▶ **REQUIREMENT**:
This task asks for the lines from the one with "f_number: 9" to the final line below, repeated exactly, with pictures omitted.

▶ **Data records**:
+++

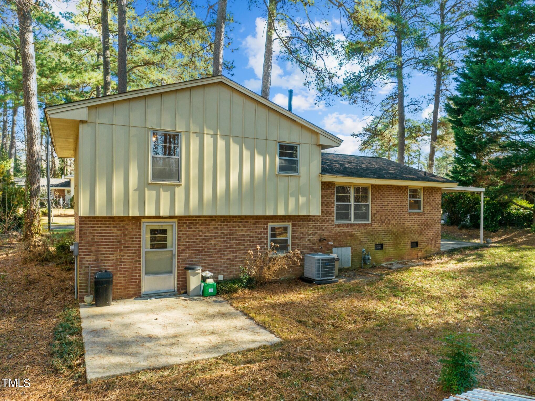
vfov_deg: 56.8
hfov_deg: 71.6
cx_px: 268
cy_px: 200
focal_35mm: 24
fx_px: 371
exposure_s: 1/640
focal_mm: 12.29
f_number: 2.8
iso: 370
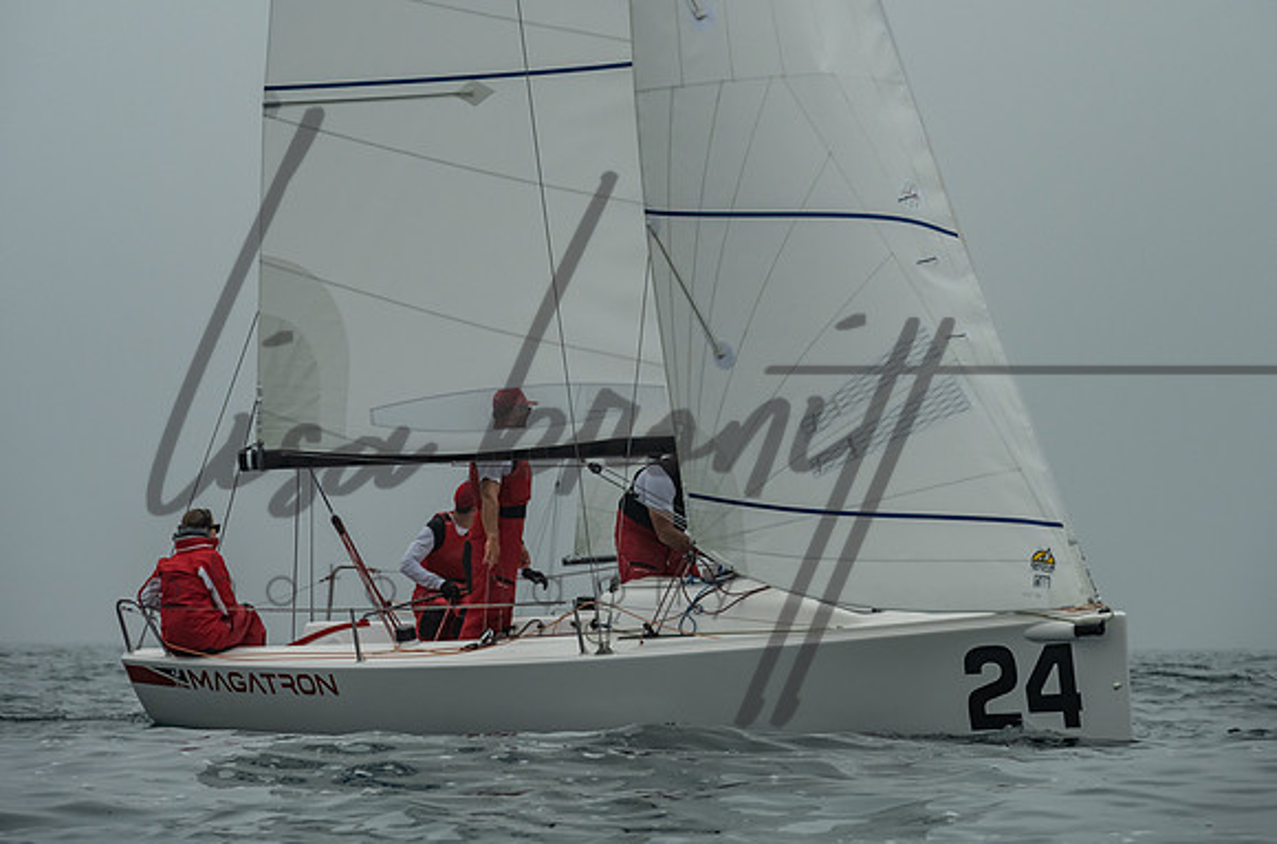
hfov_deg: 8.3
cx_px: 615
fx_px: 8829
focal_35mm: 250
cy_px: 324
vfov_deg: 5.5
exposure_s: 1/2500
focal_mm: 200
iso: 800
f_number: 9
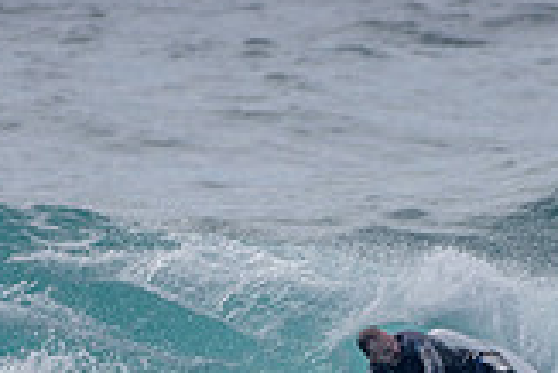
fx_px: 33757
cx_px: 361
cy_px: 437
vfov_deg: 0.6
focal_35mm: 2176
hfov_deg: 0.9
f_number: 5.6
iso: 90
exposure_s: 1/2000
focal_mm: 500
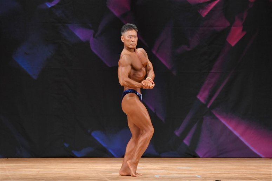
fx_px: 2039
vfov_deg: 5.1
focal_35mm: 270
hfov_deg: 7.6
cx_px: 136
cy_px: 90
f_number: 5.6
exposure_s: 1/400
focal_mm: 180
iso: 3200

+++

▶ **WRITTEN RESPONSE**:
f_number: 9
fx_px: 33757
cx_px: 361
cy_px: 437
vfov_deg: 0.6
focal_35mm: 2176
hfov_deg: 0.9
f_number: 5.6
iso: 90
exposure_s: 1/2000
focal_mm: 500
fx_px: 2039
vfov_deg: 5.1
focal_35mm: 270
hfov_deg: 7.6
cx_px: 136
cy_px: 90
f_number: 5.6
exposure_s: 1/400
focal_mm: 180
iso: 3200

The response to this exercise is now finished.